I wish you could have seen the two detectives as they moved to and fro in Mariposa—fine looking, stern, impenetrable men that they were. They seemed to take in the whole town by instinct and so quietly. They found their way to Mr. Smith’s Hotel just as quietly as if it wasn’t design at all and stood there at the bar, picking up scraps of conversation—you know the way detectives do it. Occasionally they allowed one or two bystanders—confederates, perhaps—to buy a drink for them, and you could see from the way they drank it that they were still listening for a clue. If there had been the faintest clue in Smith’s Hotel or in the Mariposa House or in the Continental, those fellows would have been at it like a flash.
To see them moving round the town that day—silent, massive, imperturbable—gave one a great idea of their strange, dangerous calling. They went about the town all day and yet in such a quiet peculiar way that you couldn’t have realized that they were working at all. They ate their dinner together at Smith’s café and took an hour and a half over it to throw people off the scent. Then when they got them off it, they sat and talked with Josh Smith in the back bar to keep them off. Mr. Smith seemed to take to them right away. They were men of his own size, or near it, and anyway hotel men and detectives have a general affinity and share in the same impenetrable silence and in their confidential knowledge of the weaknesses of the public.

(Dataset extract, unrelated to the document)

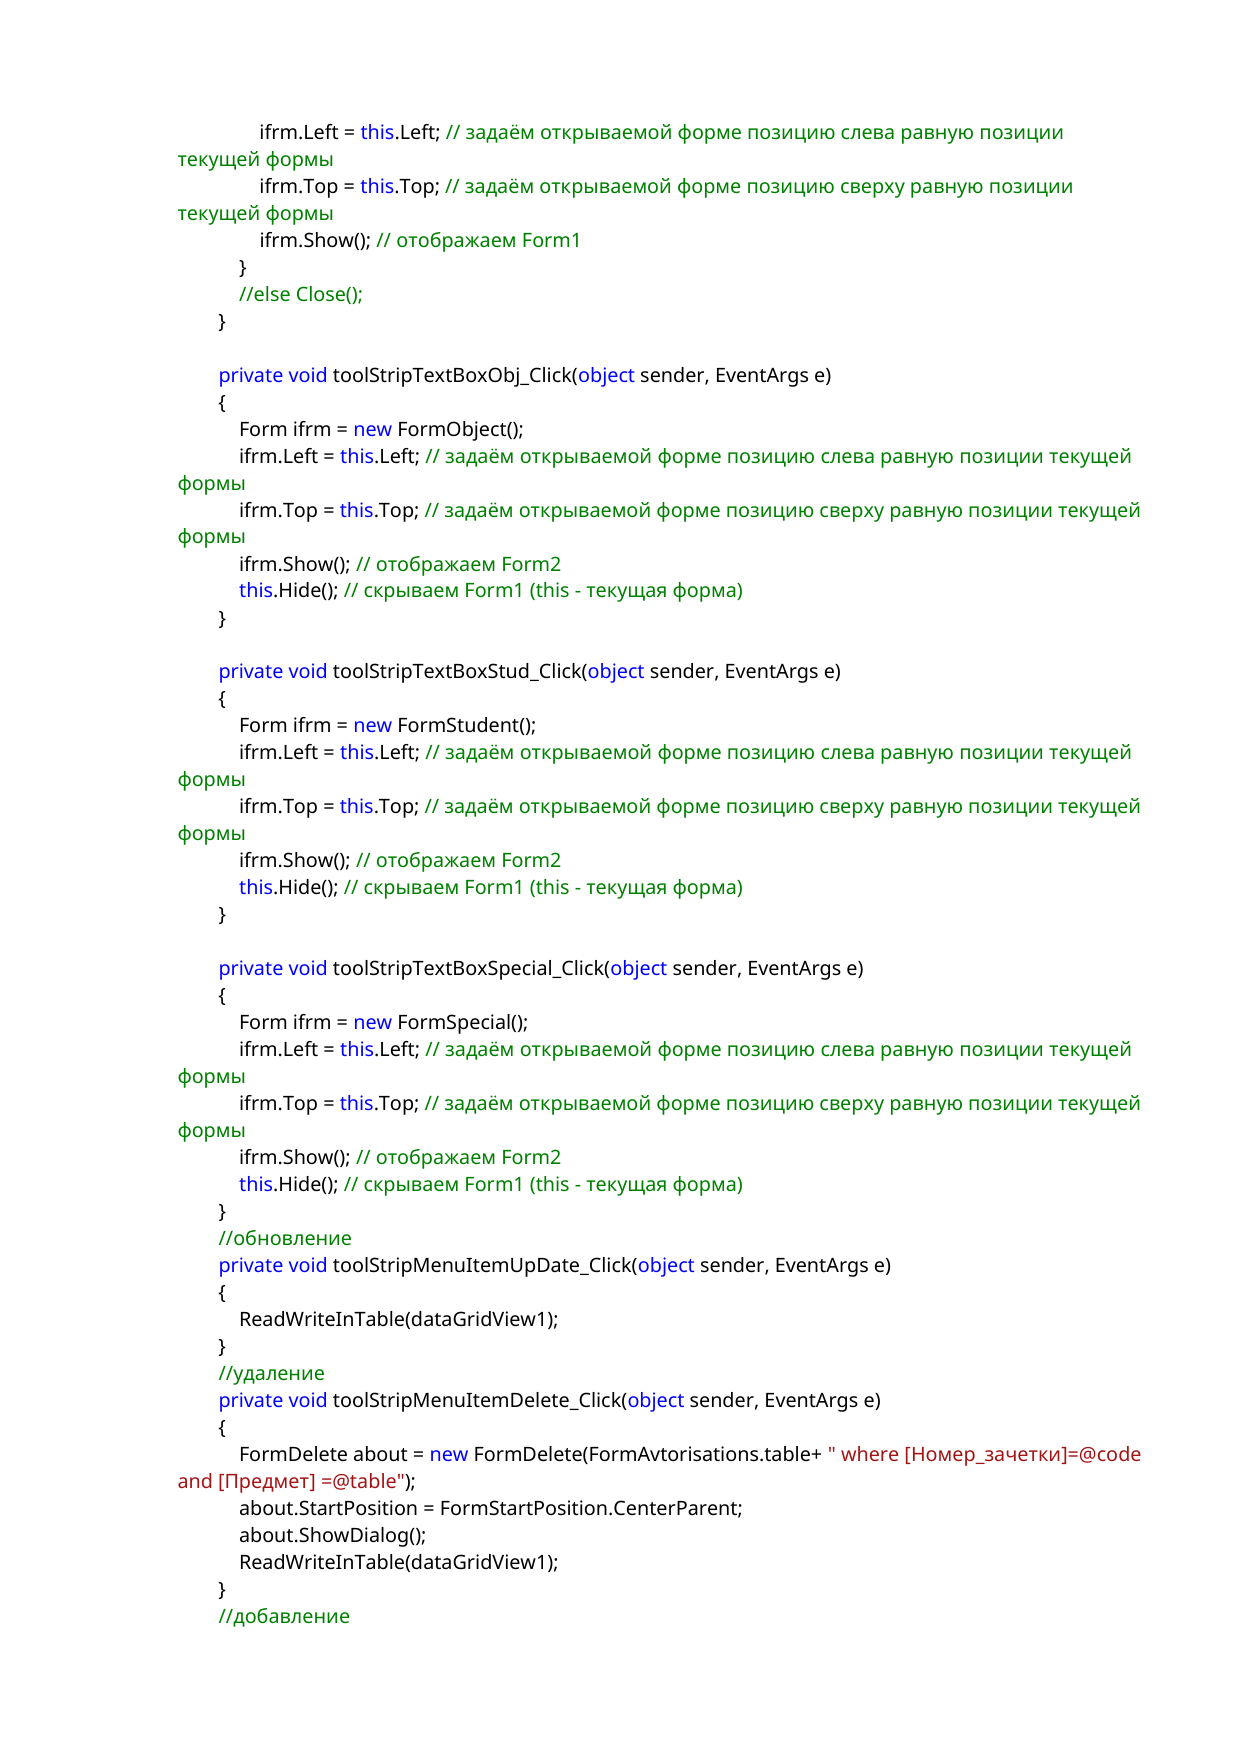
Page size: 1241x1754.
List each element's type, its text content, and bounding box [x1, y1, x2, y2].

Mr. Smith, too, was of great use to the detectives. “Boys,” he said, “I wouldn’t ask too close as to what folks was out late at night: in this town it don’t do.”
When those two great brains finally left for the city on the five-thirty, it was hard to realize that behind each grand, impassible face a perfect vortex of clues was seething.
But if the detectives were heroes, what was Pupkin? Imagine him with his bandage on his head standing in front of the bank and talking of the midnight robbery with that peculiar false modesty that only heroes are entitled to use.
I don’t know whether you have ever been a hero, but for sheer exhilaration there is nothing like it. And for Mr. Pupkin, who had gone through life thinking himself no good, to be suddenly exalted into the class of Napoleon Bonaparte and John Maynard and the Charge of the Light Brigade—oh, it was wonderful. Because Pupkin was a brave man now and he knew it and acquired with it all the brave man’s modesty. In fact, I believe he was heard to say that he had only done his duty, and that what he did was what any other man would have done: though when somebody else said: “That’s so, when you come to think of it,” Pupkin turned on him that quiet look of the wounded hero, bitterer than words.